*SELECTED TEXT:*
*-*-*
BLOOMINGTON, Ind., Dec. 21, 2001 -- Thomas A. Sebeok, a pioneer in the field of semiotics and Distinguished Professor emeritus of linguistics and semiotics at Indiana University, died at his home on December 21.
Semiotics is the scientific study of communication and sign functions, a discipline with widespread ramifications in the human sciences, the arts and life sciences.
Sebeok also served as chairman of the IU Research Center for Language and Semiotic Studies, was a professor of anthropology and of Uralic and Altaic Studies and was a fellow of the Folklore Institute.
His work in folklore, anthropology, linguistics and animal communication underscored that semiotics is an unusually diverse field. A semiotician studying human communication, for instance, would examine not only conversation but also non-verbal signs such as facial expressions and body movements that carry information along with -- and sometimes contradictory to -- the words being used.
*-*-*
*PROVIDED MATERIAL:*
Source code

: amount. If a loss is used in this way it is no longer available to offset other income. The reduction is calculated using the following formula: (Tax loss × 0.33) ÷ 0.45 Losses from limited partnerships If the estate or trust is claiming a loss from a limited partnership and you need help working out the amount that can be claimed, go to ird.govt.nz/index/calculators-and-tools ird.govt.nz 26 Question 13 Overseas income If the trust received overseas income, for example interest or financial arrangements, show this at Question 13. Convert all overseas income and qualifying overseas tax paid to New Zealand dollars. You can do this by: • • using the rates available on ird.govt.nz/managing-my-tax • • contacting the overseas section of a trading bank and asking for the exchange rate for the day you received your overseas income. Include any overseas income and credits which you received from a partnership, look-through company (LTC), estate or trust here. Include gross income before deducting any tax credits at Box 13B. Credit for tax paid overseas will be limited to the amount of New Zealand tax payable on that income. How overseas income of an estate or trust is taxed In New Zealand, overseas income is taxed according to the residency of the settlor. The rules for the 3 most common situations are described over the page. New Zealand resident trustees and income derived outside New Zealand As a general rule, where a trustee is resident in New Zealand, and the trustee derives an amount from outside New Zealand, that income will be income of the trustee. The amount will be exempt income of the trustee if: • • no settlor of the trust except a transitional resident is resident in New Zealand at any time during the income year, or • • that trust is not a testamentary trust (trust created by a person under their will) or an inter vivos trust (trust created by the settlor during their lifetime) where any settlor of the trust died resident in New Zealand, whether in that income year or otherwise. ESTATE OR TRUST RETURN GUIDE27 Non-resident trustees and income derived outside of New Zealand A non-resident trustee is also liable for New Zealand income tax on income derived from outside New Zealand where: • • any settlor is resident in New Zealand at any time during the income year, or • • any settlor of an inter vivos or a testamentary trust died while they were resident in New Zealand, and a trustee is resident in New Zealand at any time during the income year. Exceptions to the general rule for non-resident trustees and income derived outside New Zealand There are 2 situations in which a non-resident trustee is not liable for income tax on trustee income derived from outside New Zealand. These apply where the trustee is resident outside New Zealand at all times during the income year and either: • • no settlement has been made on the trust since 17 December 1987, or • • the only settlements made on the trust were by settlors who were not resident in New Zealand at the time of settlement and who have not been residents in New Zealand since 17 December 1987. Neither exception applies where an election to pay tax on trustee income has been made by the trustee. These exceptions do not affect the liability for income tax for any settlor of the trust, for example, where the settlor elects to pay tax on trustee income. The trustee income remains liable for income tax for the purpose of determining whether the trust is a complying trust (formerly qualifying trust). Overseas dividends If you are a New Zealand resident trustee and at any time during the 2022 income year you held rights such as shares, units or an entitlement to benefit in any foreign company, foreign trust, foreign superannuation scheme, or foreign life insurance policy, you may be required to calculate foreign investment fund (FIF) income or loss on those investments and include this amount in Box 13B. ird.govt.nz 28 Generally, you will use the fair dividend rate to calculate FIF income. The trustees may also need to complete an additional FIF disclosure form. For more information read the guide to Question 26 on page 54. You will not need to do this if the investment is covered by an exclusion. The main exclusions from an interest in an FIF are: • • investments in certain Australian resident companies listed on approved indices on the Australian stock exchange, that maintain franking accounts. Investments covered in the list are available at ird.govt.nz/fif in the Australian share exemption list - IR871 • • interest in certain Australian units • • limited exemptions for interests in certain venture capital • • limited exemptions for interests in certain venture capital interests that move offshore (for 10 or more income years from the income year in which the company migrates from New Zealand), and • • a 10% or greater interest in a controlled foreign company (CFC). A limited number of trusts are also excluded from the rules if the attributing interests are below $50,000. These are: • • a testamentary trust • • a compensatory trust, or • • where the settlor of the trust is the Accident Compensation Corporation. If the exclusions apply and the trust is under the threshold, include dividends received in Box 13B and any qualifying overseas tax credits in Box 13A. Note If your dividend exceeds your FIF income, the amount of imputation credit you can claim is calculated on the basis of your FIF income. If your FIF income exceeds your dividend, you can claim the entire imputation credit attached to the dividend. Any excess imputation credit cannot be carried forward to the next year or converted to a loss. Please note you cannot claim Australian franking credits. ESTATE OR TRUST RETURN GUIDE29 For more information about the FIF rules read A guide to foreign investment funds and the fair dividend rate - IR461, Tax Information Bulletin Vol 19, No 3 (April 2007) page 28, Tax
*-*-*
*YOUR GOAL:* Write out, word for word, the part of the news item on Thomas A. Sebeok that opens with the words containing "Semiotics is the" and closes with "words being used.". The data above isn't needed here.

*EXPECTED ANSWER:*
Semiotics is the scientific study of communication and sign functions, a discipline with widespread ramifications in the human sciences, the arts and life sciences.
Sebeok also served as chairman of the IU Research Center for Language and Semiotic Studies, was a professor of anthropology and of Uralic and Altaic Studies and was a fellow of the Folklore Institute.
His work in folklore, anthropology, linguistics and animal communication underscored that semiotics is an unusually diverse field. A semiotician studying human communication, for instance, would examine not only conversation but also non-verbal signs such as facial expressions and body movements that carry information along with -- and sometimes contradictory to -- the words being used.